その声が聞こえていたのかはわからないが、彼は二、三歩こちらに歩み寄ると、ポケットからなにかを取り出した。
「え?」
それは、木で出来た小さな箱。
飾り気のない、古ぼけた箱。
「落ちてた」
彼はそう言って彼女に箱を渡す。
「余計な世話だったかもしれないけど……」
「あのさ!」
椎は彼の顔を覗き込む。
―――やっぱり。
椎は笑う。
「君、霞君でしょ!」
「……」
帰ってきたのは沈黙だった。
「……っとぉ、あれ?」
なんとなくいやな予感がして、椎は彼を見る。
彼は、椎から目を逸らした。
「………そうだ」
「え?」
椎は思わず聞き返す。
彼が大きなため息をついた。
「俺が霞だって言ってる」
「やっぱり!」
さきほどの不安はどこかへ吹き飛んで、椎はぱっと笑顔になった。
「やっぱり霞君だった!」
霞は頭を押さえると、椎に言った。
「その霞君っていうの、やめてくれ。

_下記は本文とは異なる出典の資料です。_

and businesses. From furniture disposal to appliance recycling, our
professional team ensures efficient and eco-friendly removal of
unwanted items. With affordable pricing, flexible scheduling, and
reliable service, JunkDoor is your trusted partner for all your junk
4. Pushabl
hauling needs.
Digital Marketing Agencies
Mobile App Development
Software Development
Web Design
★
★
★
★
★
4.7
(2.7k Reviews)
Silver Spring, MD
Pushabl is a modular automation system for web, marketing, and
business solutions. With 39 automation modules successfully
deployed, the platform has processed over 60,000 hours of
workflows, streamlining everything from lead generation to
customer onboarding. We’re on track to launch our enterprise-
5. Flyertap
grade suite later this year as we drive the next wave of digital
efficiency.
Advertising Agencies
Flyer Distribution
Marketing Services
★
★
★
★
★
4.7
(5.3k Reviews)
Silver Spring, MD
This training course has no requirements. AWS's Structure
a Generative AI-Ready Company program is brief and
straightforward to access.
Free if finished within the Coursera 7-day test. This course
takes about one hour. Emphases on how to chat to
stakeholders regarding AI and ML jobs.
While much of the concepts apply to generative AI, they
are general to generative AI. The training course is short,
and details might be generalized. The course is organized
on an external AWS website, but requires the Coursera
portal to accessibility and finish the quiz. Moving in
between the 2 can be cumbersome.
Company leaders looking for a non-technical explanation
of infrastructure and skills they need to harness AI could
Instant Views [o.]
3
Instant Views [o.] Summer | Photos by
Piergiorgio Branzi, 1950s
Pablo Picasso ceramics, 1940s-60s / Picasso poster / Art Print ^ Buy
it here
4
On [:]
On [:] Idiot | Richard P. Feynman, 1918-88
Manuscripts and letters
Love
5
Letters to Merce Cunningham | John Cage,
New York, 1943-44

むずむずするから呼び捨てでいい」
「うん」
椎は素直にうなずいた。
「ありがと、霞」
「え?」
戸惑った声。
声ではお礼を言われたことに戸惑っているのに、表情がまったく戸惑っていない。というより、無表情のまま動かないのだ。
―――変なの。
椎は笑った。
そして霞が拾ってくれた小さな木の箱を持ち上げる。
「これね、大切なモノだから」
その静かな瞳を見つめ、椎は霞と改めて向き合った。
「ありがとう。本当にありがとう」
霞は軽くうなずいただけで無表情だった。
そういう表情しか作れない人なのかもしれない。
太陽の燐片が、西の空へ消えていく。
世界が茜色に染まっていく。
霞がそれを見て目を細めた。
「俺、もう行かないと」
「あ、うん」
霞が背を向けて去っていく。
「……あれ?」
さきほどまで霞がいた、そこに落ちていたのは、黒い羽。
―――カラスかな。
さっきまでは落ちてなかったのに。
羽を拾う。
闇を溶かしたような、深い色をしていた。
椎はそれを綺麗だと思った。
―――でも、これ、どこかで……。
思い出せない。
椎はため息をつくと、霞が拾ってくれた木の箱をにぎった。